Critique: Cowboy Bebop de Shinichirô Watanabe

S’il y a bien une série qui fait l’unanimité, c’est Cowboy Bebop. On ne trouve absolument rien à lui reprocher et, même s’ils ne se valent pas tous, les 26 épisodes constituent un indéniable sans-faute. Quand on en arrive à ce fameux final magistral, on a les tripes nouées, et on en veut plus. C’est la marque de fabrique des chefs d’œuvres. Cowboy Bebop a été un énorme succès public doublé d’un énorme succès critique, la renommée est tombée d’un seul coup sur les créateurs, qui ont découvert, hébétés, qu’ils étaient entrés dans l’histoire de l’animation, et qu’ils avaient réussi à faire une des séries les plus cultes de tous les temps. Forcément, la tentation de ne pas s’arrêter là devait être plutôt forte. Tellement forte, en fait, qu’ils y ont cédé. Un peu plus de deux ans après la diffusion de The Real Folk Blues sort donc Knocking On Heaven’s Door. Pas loin de deux heures de Cowboy Bebop, et sur grand écran s’il vous plaît.

La transposition vers le cinéma implique de nombreuses choses. Le budget est plus conséquent, les responsabilités sont plus lourdes, et les enjeux ne sont pas les mêmes. D’autant que le film se devait d’être autonome, pour que même les spectateurs qui ne suivaient pas la série puissent y comprendre quelque chose, tout en restant fidèle à son matériau originel, pour ne pas décevoir les puristes. Pas facile de faire plaisir à tout le monde.

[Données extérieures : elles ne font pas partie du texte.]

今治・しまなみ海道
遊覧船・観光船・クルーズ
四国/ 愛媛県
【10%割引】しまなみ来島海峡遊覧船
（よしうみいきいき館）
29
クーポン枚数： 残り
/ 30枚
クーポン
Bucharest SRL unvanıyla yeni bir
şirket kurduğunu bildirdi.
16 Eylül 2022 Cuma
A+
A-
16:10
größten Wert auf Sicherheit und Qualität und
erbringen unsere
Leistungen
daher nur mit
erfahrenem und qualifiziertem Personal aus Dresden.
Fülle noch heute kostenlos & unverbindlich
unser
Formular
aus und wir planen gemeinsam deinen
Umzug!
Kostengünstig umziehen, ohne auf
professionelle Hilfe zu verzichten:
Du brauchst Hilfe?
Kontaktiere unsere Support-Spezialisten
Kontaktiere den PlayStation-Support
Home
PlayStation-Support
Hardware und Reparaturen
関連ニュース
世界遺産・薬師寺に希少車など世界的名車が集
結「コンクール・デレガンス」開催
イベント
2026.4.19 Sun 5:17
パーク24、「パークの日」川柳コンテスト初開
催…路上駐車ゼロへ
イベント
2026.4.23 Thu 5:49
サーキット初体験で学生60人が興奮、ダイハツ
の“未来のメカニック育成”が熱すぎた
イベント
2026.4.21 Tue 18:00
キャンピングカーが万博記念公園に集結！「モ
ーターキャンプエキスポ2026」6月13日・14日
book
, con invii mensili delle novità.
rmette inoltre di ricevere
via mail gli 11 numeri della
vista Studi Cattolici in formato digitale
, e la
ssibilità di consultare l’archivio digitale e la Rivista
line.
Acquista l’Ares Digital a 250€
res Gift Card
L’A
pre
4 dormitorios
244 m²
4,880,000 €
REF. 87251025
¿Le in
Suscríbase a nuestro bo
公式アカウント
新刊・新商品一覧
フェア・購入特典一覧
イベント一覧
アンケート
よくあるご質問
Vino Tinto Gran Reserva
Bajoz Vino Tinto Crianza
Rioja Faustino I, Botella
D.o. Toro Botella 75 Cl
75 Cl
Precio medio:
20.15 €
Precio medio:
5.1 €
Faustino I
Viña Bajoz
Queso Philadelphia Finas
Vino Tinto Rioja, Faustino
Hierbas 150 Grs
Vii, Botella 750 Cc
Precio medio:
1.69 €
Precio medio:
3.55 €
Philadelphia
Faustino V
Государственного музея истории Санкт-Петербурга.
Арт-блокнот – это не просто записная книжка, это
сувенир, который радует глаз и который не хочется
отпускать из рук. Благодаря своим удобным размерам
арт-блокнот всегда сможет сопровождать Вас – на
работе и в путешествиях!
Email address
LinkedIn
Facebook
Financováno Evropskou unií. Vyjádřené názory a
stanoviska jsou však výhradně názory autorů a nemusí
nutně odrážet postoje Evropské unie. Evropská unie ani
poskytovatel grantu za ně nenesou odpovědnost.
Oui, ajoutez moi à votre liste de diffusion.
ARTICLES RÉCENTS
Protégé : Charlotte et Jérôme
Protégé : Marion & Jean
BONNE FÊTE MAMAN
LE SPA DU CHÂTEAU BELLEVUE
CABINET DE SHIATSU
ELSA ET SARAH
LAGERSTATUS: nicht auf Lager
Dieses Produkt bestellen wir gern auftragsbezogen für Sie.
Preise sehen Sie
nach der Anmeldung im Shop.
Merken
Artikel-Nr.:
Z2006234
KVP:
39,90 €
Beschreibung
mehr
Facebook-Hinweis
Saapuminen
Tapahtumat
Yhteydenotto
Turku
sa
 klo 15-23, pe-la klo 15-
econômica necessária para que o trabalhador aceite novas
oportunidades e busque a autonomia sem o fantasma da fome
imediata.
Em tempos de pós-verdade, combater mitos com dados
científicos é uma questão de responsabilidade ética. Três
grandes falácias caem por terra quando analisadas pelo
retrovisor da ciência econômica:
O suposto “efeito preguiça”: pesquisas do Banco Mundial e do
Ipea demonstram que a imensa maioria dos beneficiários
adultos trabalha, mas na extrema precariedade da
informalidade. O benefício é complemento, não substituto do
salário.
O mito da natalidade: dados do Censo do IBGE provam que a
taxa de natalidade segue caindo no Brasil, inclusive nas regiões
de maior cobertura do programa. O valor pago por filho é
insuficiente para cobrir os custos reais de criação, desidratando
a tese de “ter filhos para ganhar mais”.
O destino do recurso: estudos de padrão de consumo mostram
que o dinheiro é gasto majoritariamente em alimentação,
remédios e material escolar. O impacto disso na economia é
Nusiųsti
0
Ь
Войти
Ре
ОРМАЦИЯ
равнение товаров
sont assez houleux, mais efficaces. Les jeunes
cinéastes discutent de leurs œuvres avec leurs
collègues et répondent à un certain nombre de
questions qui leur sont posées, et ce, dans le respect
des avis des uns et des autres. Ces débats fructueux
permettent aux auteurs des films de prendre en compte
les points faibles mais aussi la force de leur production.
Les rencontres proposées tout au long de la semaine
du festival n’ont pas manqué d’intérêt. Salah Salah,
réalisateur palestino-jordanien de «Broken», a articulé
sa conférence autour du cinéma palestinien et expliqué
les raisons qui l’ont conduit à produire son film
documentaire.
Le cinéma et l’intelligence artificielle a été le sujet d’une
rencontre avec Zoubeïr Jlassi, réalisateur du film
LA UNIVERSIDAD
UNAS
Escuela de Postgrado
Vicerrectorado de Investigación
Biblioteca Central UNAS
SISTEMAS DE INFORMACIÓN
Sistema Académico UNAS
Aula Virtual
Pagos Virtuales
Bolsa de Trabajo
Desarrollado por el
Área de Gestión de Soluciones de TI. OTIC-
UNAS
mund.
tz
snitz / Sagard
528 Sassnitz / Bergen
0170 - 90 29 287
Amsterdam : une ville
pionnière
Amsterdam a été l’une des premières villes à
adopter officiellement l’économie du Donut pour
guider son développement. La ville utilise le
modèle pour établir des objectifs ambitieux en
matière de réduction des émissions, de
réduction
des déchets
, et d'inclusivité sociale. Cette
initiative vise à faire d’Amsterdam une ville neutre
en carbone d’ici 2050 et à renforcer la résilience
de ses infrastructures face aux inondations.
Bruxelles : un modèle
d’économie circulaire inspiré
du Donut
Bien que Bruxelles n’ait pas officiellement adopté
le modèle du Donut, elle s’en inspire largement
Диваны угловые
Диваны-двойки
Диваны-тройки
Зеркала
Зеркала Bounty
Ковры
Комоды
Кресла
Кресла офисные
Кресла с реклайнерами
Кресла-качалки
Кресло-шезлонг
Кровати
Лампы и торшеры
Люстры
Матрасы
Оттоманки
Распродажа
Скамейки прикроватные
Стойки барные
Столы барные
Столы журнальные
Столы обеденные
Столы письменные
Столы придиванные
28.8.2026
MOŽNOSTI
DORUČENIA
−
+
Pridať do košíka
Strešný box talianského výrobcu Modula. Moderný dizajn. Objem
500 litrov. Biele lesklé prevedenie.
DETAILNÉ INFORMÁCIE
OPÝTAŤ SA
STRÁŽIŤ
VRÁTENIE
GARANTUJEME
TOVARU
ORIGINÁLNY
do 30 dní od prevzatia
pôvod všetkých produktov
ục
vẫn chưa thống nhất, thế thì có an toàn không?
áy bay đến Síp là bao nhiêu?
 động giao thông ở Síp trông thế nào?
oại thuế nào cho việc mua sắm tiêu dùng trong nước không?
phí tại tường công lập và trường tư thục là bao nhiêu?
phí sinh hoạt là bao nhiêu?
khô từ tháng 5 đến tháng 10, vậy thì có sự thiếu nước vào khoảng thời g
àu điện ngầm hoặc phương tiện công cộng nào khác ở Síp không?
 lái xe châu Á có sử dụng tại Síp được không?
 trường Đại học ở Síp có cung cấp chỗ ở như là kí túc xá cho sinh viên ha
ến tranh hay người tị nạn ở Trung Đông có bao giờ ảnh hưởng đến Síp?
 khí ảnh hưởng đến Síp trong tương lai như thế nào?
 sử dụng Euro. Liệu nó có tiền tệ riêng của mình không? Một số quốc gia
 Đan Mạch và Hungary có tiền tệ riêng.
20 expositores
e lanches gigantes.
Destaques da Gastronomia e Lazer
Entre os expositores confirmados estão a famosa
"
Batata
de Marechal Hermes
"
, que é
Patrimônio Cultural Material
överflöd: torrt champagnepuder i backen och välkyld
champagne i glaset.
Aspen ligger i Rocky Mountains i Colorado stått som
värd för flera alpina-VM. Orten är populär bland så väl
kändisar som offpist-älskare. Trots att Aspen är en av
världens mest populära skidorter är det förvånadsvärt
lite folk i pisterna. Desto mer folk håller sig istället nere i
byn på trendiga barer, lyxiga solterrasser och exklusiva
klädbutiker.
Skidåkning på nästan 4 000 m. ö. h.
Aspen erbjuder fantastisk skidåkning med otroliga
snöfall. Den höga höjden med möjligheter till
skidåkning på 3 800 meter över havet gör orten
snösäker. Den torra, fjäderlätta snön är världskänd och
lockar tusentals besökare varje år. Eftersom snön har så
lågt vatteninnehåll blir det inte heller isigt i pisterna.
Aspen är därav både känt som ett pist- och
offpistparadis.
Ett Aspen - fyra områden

Mais surtout, la principale différence entre un épisode et un long-métrage, c’est que, scénaristiquement, ça ne se construit pas pareil. Et c’est bien là que le bât blesse. Dans Cowboy Bebop (la série), les protagonistes voyagent de planète en planète, remplissent plusieurs contrats différents et croisent des dizaines de personnages secondaires tous plus hauts en couleurs les uns que les autres, qui leur volent parfois même la vedette (comme Cowboy Andy dans Cowboy Funk, Gren dans Jupiter Jazz, Pierrot le Fou ou Vicious). Si on n’oublie jamais qui sont les vraies vedettes de la série, c’est parce qu’on les retrouve invariablement d’épisode en épisode, et que leur background est creusé au fur et à mesure du temps.

Cette conception de la manière d’aborder des personnages sur le long terme est propre à la logique de série, et ne peut évidemment pas s’appliquer dans le cas d’un film censé tenir debout tout seul. C’est là que Shinichiro Watanbe (réalisateur) et Keiko Nobumoto (scénariste) ont merdé, en accordant une importance démesurée aux nouveaux arrivants et en oubliant complètement qui étaient réellement leurs personnages principaux. Si Spike et Faye restent assez présents, Jet et Ed se trouvent honteusement sous-exploités, dans des rôles presque uniquement décoratifs.

L’erreur de placement est de taille, mais, plus que de la colère, c’est de la frustration et de la déception qu’on ressent quand on voit le potentiel qu’avait pourtant ce projet. Car l’équipe originelle, présente au grand complet, n’a tout de même pas perdu la main, et l’esprit Cowboy Bebop (the work which becomes a new genre itself) est toujours bien présent. La fluidité de l’animation est encore plus léchée que d’habitude, la BO éclectique de Yoko Kanno frôle la perfection, et Watanabe nous balade sans souci et sans fausses notes de la SF au western et de New-York à Casablanca. On retrouve même les 3 grand-pères râleurs récurrents de la série. En revanche, pas de trace de Vicious ou de Julia, et on regrette amèrement que Nobumoto ait choisi de faire une impasse totale sur le passé des personnages, qu’il aurait pourtant eu le temps d’explorer à loisir.

Au lieu de ça, Knocking On Heaven’s Door s’intéresse à une enquête assez classique sur une histoire d’attaque terroriste qui se révèle rapidement être la quête personnelle et désespérée d’une âme en peine qui en a trop bavé. Une thématique qui correspond assez au ton de certains épisodes, mais dont la portée profonde est parasitée par des ramifications trop inutilement complexes de l’intrigue… A trop vouloir bien faire, on perd en spontanéité.

Le bilan peut paraître assez sévère, mais s’il l’est, c’est parce que Cowboy Bebop – Knocking On Heaven’s Door s’inscrit dans la continuité (entre les épisodes 22 et 23, pour être précis) d’une œuvre absolument culte, et que la comparaison est donc inévitable. A part ça, et si on le regarde sans en attendre quoi que ce soit de particulier, on passe vraiment un agréable moment. Le tout consiste à réussir à se dire qu’il est bon sans lui reprocher de ne pas être excellent.